PROMPT
Repeat every entry in the listing below, exactly.

EXERCISE DATA
......

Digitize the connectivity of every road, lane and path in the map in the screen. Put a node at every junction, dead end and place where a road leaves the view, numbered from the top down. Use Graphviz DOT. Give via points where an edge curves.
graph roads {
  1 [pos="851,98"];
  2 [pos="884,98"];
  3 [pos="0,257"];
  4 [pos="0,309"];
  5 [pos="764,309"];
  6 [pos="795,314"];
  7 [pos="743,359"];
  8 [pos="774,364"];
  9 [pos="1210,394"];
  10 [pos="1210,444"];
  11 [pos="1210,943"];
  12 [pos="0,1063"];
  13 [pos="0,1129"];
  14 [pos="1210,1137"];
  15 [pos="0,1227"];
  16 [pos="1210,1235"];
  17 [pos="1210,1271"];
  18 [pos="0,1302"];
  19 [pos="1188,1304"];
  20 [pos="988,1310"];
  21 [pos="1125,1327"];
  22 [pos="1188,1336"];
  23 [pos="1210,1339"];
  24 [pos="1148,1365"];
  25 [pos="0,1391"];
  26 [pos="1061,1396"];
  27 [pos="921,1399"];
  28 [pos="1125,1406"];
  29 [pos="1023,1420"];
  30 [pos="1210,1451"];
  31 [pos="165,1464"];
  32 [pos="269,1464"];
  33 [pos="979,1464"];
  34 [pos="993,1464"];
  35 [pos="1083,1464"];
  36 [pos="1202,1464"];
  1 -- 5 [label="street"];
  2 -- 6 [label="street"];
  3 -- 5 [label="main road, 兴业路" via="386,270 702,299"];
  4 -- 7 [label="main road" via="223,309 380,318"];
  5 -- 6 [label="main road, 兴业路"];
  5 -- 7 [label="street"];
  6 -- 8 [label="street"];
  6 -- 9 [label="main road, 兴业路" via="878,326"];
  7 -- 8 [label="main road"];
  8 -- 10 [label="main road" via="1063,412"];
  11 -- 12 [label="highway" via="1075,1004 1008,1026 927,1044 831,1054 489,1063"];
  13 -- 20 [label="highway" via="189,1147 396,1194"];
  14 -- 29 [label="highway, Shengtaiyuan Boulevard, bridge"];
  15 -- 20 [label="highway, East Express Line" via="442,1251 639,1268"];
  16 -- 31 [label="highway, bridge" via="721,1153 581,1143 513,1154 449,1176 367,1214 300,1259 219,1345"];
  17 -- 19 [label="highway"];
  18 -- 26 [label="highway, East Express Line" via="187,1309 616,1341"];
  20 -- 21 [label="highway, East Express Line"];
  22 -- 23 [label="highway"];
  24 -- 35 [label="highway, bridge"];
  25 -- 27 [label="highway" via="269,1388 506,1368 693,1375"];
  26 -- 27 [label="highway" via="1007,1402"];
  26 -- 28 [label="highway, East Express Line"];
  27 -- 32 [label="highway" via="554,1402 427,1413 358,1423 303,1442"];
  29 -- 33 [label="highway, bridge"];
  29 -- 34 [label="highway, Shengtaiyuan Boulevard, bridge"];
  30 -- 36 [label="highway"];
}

......

ANSWER FOR THE TASK
Digitize the connectivity of every road, lane and path in the map in the screen. Put a node at every junction, dead end and place where a road leaves the view, numbered from the top down. Use Graphviz DOT. Give via points where an edge curves.
graph roads {
  1 [pos="851,98"];
  2 [pos="884,98"];
  3 [pos="0,257"];
  4 [pos="0,309"];
  5 [pos="764,309"];
  6 [pos="795,314"];
  7 [pos="743,359"];
  8 [pos="774,364"];
  9 [pos="1210,394"];
  10 [pos="1210,444"];
  11 [pos="1210,943"];
  12 [pos="0,1063"];
  13 [pos="0,1129"];
  14 [pos="1210,1137"];
  15 [pos="0,1227"];
  16 [pos="1210,1235"];
  17 [pos="1210,1271"];
  18 [pos="0,1302"];
  19 [pos="1188,1304"];
  20 [pos="988,1310"];
  21 [pos="1125,1327"];
  22 [pos="1188,1336"];
  23 [pos="1210,1339"];
  24 [pos="1148,1365"];
  25 [pos="0,1391"];
  26 [pos="1061,1396"];
  27 [pos="921,1399"];
  28 [pos="1125,1406"];
  29 [pos="1023,1420"];
  30 [pos="1210,1451"];
  31 [pos="165,1464"];
  32 [pos="269,1464"];
  33 [pos="979,1464"];
  34 [pos="993,1464"];
  35 [pos="1083,1464"];
  36 [pos="1202,1464"];
  1 -- 5 [label="street"];
  2 -- 6 [label="street"];
  3 -- 5 [label="main road, 兴业路" via="386,270 702,299"];
  4 -- 7 [label="main road" via="223,309 380,318"];
  5 -- 6 [label="main road, 兴业路"];
  5 -- 7 [label="street"];
  6 -- 8 [label="street"];
  6 -- 9 [label="main road, 兴业路" via="878,326"];
  7 -- 8 [label="main road"];
  8 -- 10 [label="main road" via="1063,412"];
  11 -- 12 [label="highway" via="1075,1004 1008,1026 927,1044 831,1054 489,1063"];
  13 -- 20 [label="highway" via="189,1147 396,1194"];
  14 -- 29 [label="highway, Shengtaiyuan Boulevard, bridge"];
  15 -- 20 [label="highway, East Express Line" via="442,1251 639,1268"];
  16 -- 31 [label="highway, bridge" via="721,1153 581,1143 513,1154 449,1176 367,1214 300,1259 219,1345"];
  17 -- 19 [label="highway"];
  18 -- 26 [label="highway, East Express Line" via="187,1309 616,1341"];
  20 -- 21 [label="highway, East Express Line"];
  22 -- 23 [label="highway"];
  24 -- 35 [label="highway, bridge"];
  25 -- 27 [label="highway" via="269,1388 506,1368 693,1375"];
  26 -- 27 [label="highway" via="1007,1402"];
  26 -- 28 [label="highway, East Express Line"];
  27 -- 32 [label="highway" via="554,1402 427,1413 358,1423 303,1442"];
  29 -- 33 [label="highway, bridge"];
  29 -- 34 [label="highway, Shengtaiyuan Boulevard, bridge"];
  30 -- 36 [label="highway"];
}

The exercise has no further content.